→ REQUIREMENT
Only the lines containing "size" belong in the answer; find them in the material below.

→ TASK DATA
++++++++++++++++++++
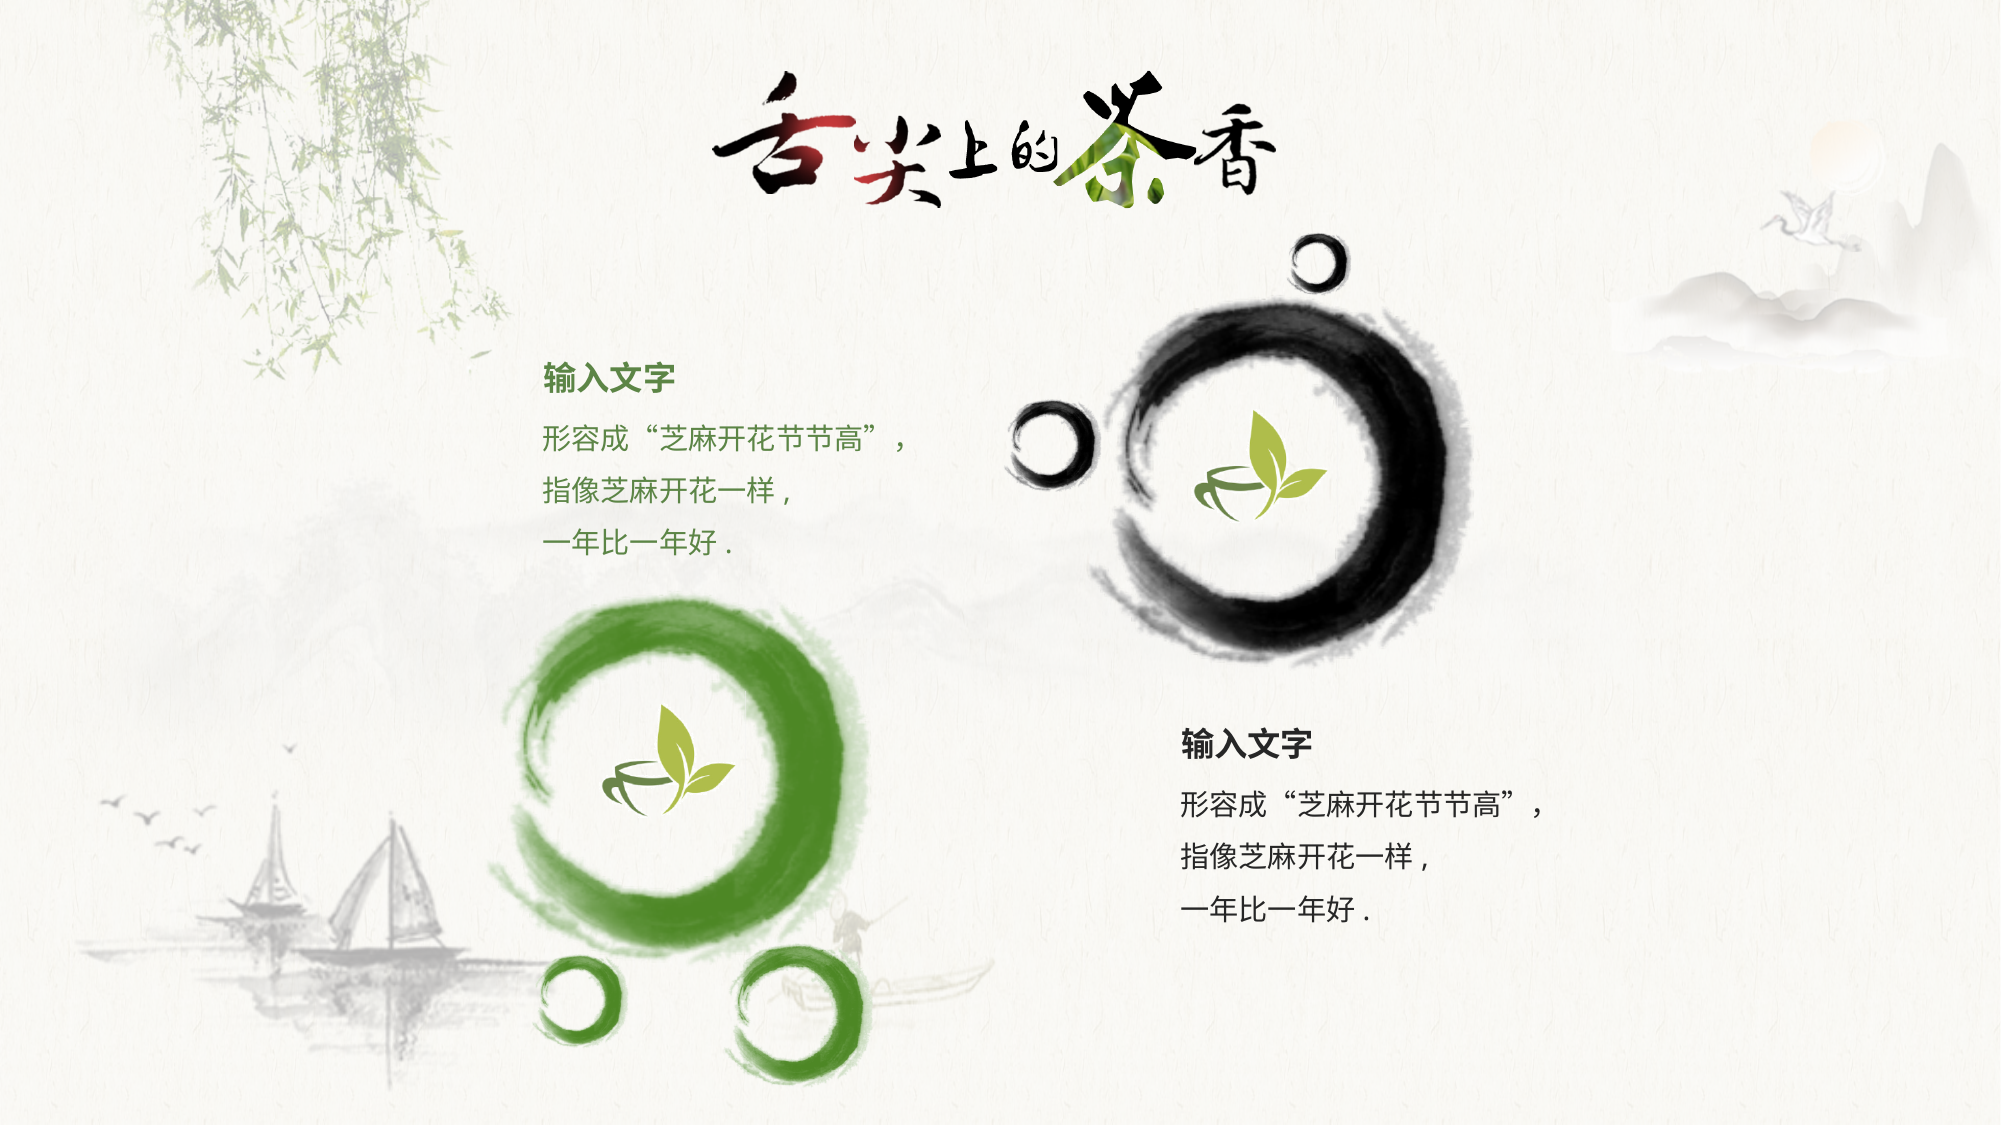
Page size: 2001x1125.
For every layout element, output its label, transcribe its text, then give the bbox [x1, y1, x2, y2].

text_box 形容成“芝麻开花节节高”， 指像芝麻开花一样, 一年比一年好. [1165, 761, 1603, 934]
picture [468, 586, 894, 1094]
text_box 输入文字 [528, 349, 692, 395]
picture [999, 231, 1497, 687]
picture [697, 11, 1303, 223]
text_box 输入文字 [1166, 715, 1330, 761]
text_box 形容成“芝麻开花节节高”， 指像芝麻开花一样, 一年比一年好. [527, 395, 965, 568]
++++++++++++++++++++
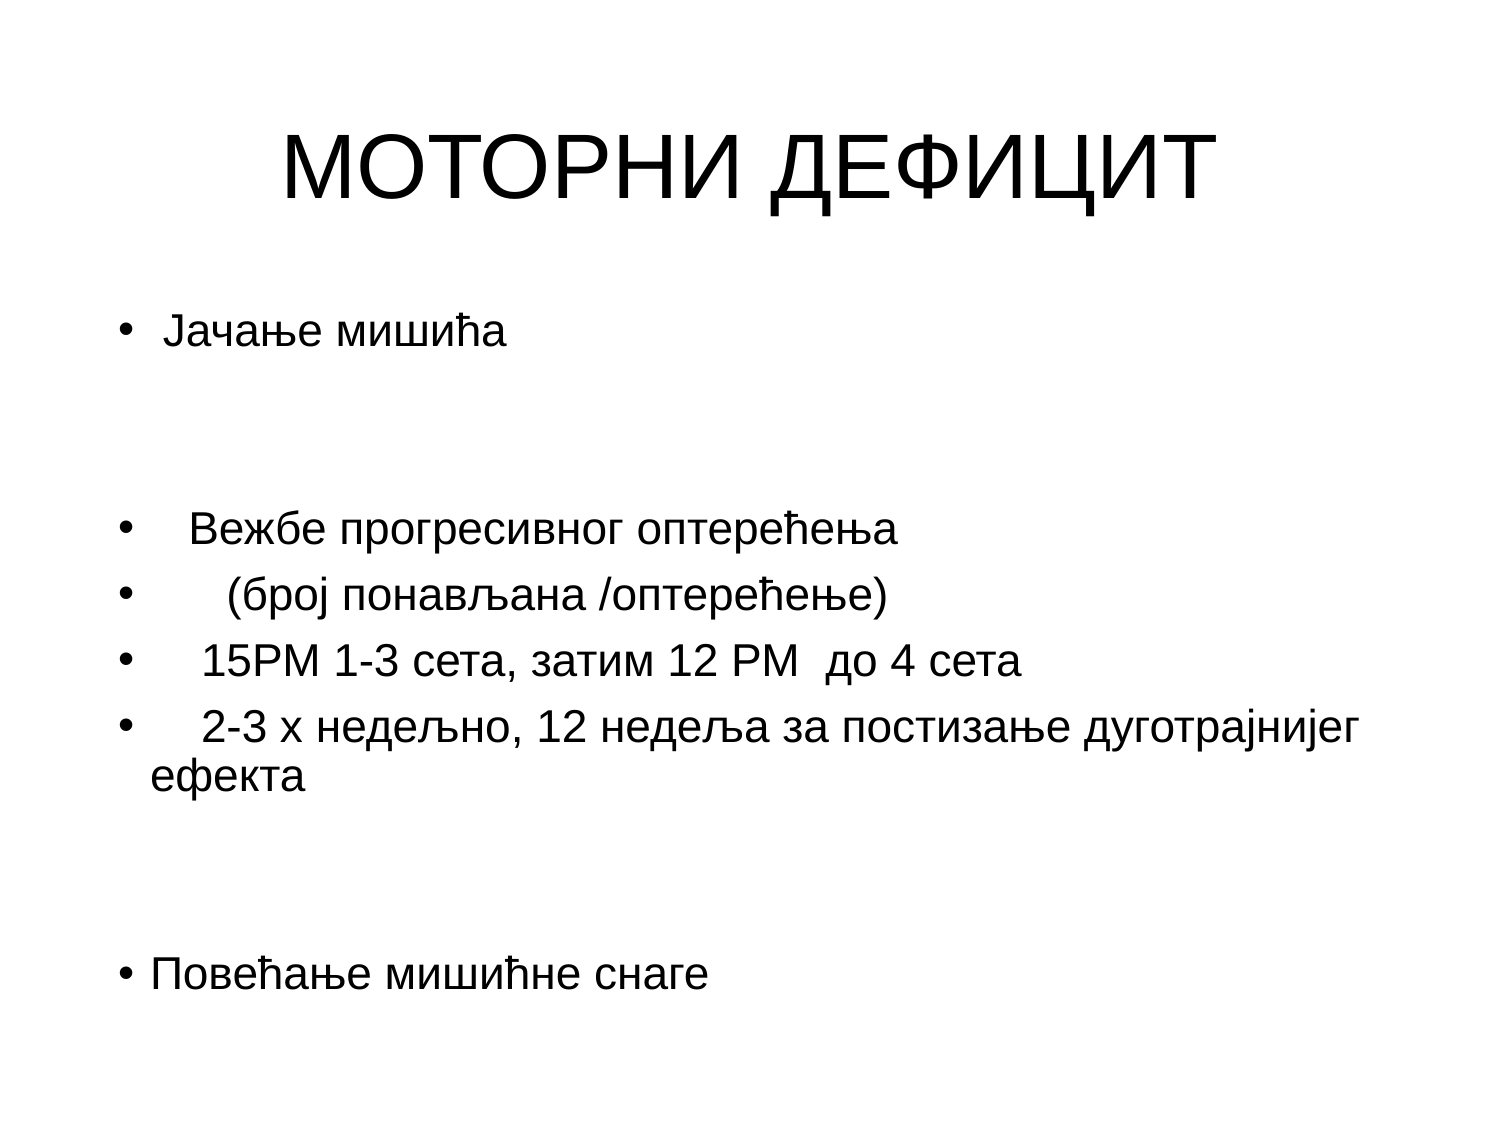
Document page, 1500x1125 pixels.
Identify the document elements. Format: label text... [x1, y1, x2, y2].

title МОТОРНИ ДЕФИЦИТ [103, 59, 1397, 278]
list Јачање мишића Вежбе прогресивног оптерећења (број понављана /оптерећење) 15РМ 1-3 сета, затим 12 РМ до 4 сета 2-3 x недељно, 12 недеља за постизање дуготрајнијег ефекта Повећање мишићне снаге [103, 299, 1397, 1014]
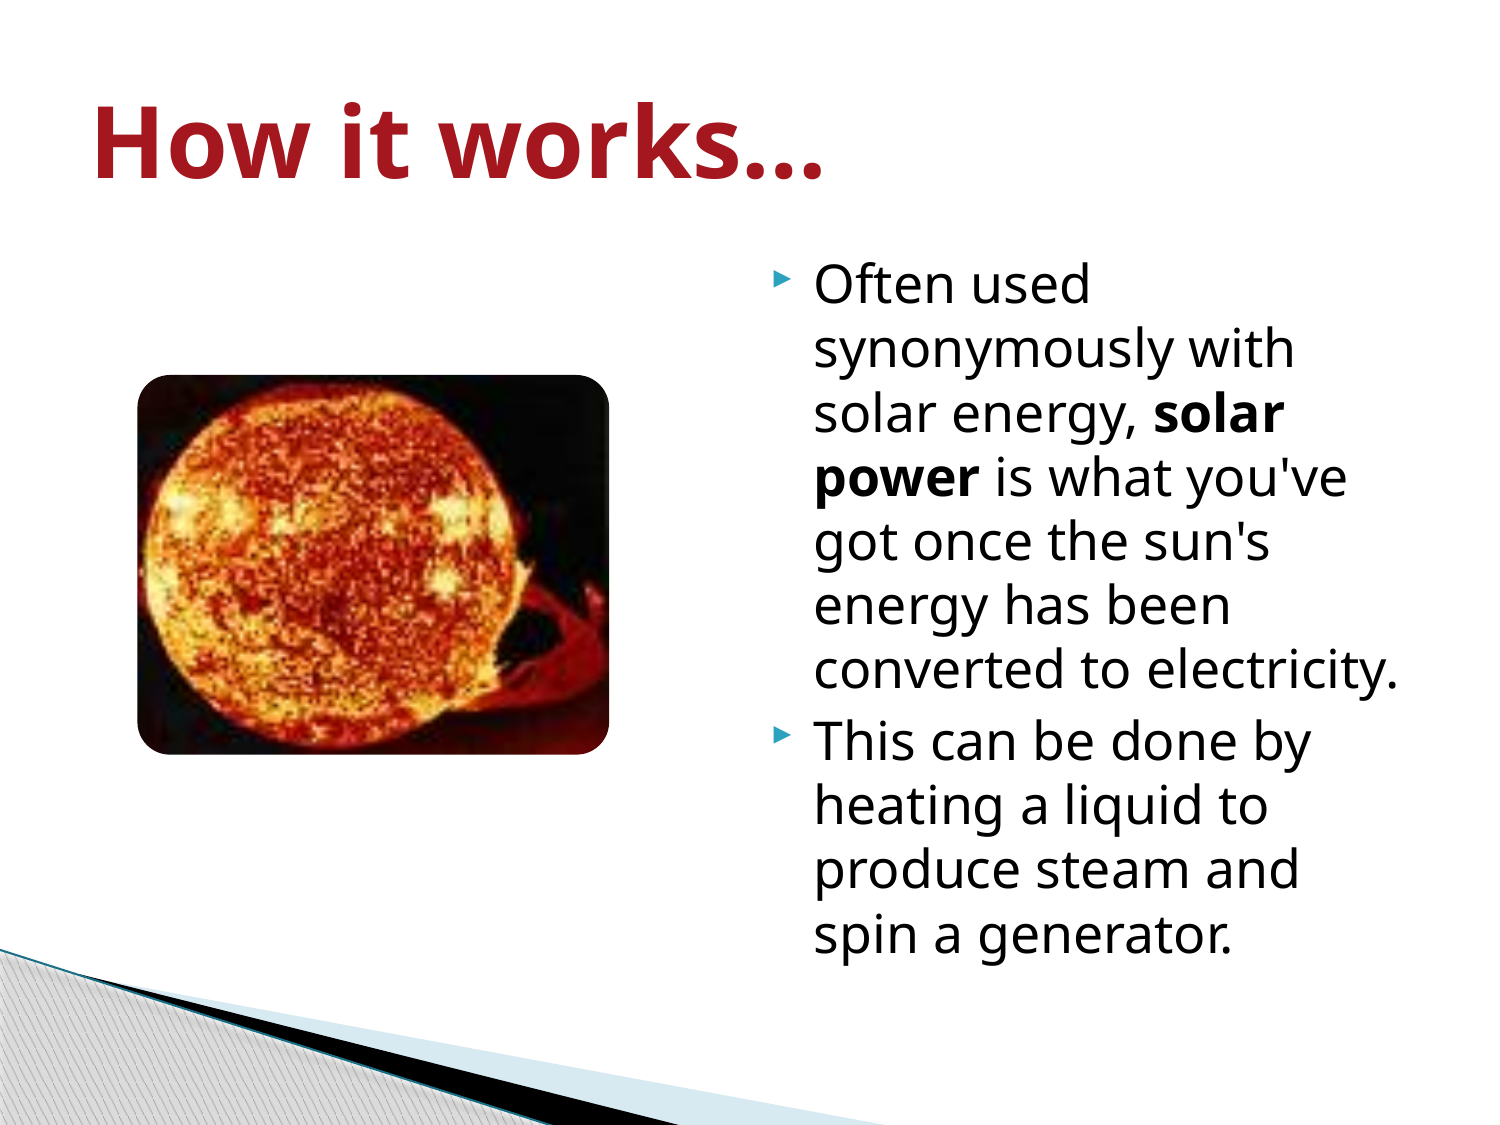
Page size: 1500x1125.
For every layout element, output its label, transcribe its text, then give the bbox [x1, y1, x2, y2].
++++++++++++++++++++
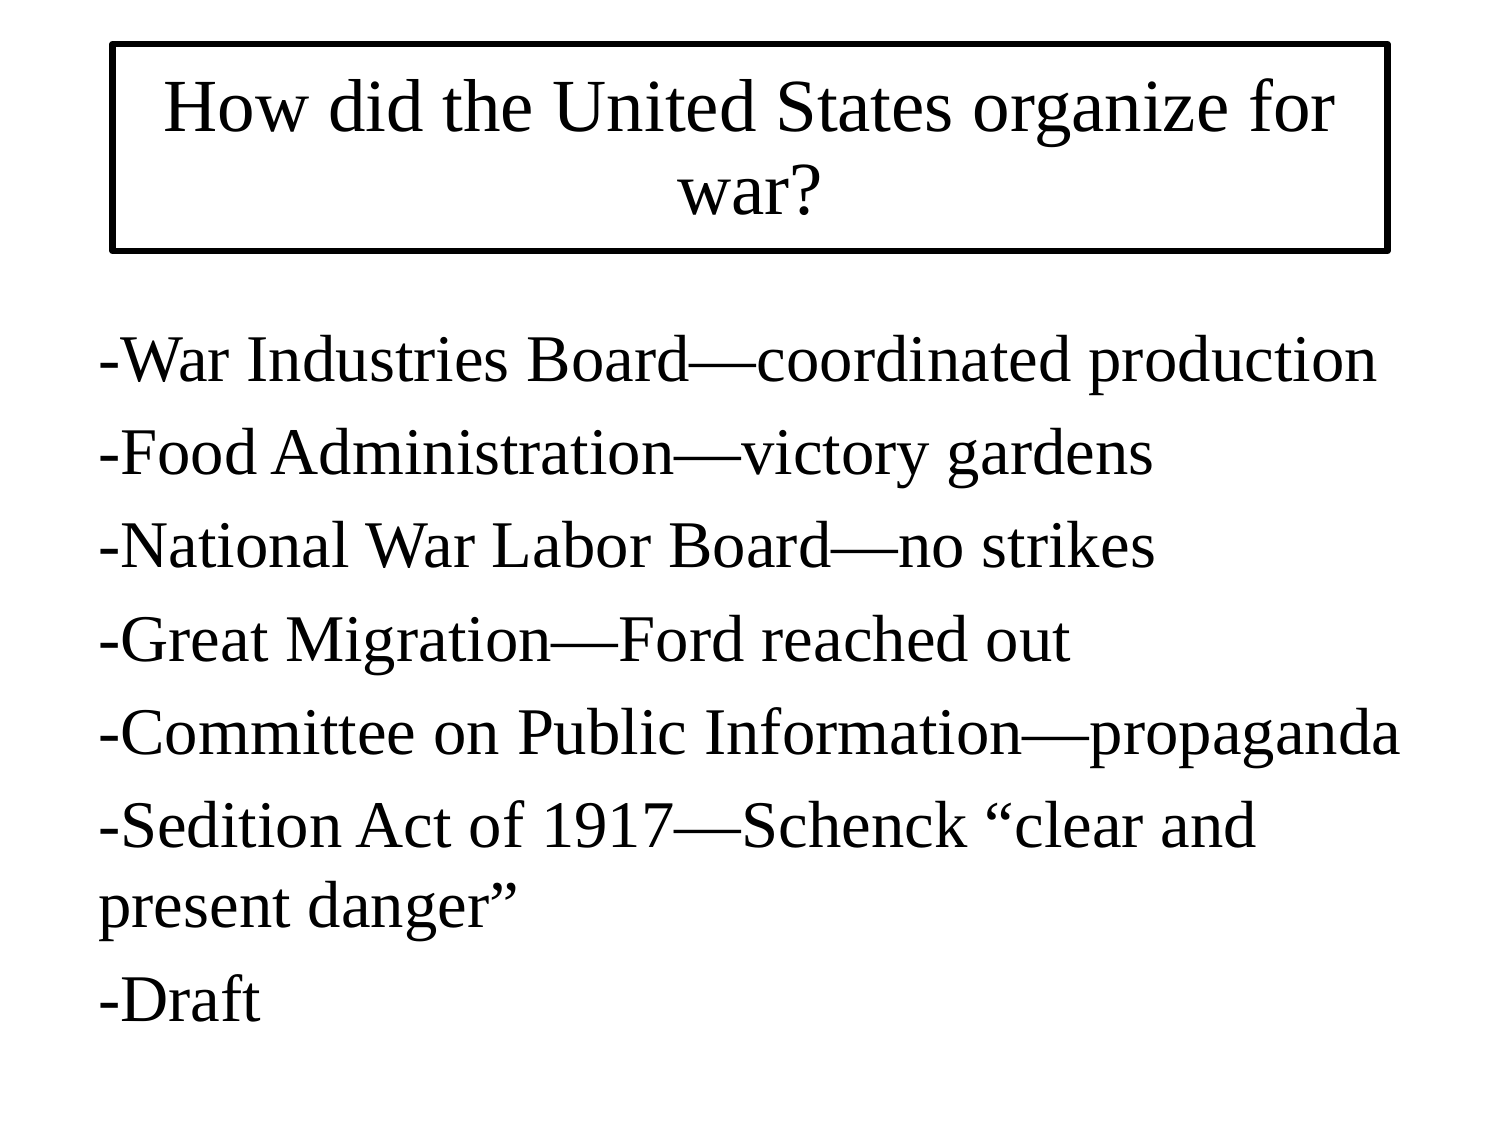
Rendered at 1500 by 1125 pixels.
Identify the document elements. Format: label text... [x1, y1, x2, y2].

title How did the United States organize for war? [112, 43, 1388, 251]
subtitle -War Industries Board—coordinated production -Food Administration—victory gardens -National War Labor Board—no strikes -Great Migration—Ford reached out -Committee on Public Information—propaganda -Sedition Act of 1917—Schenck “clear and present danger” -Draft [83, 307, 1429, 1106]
++++++++++++++++++++
→ TASK ANSWER
Page size: 2001x1125.
Page size: 1500x1125.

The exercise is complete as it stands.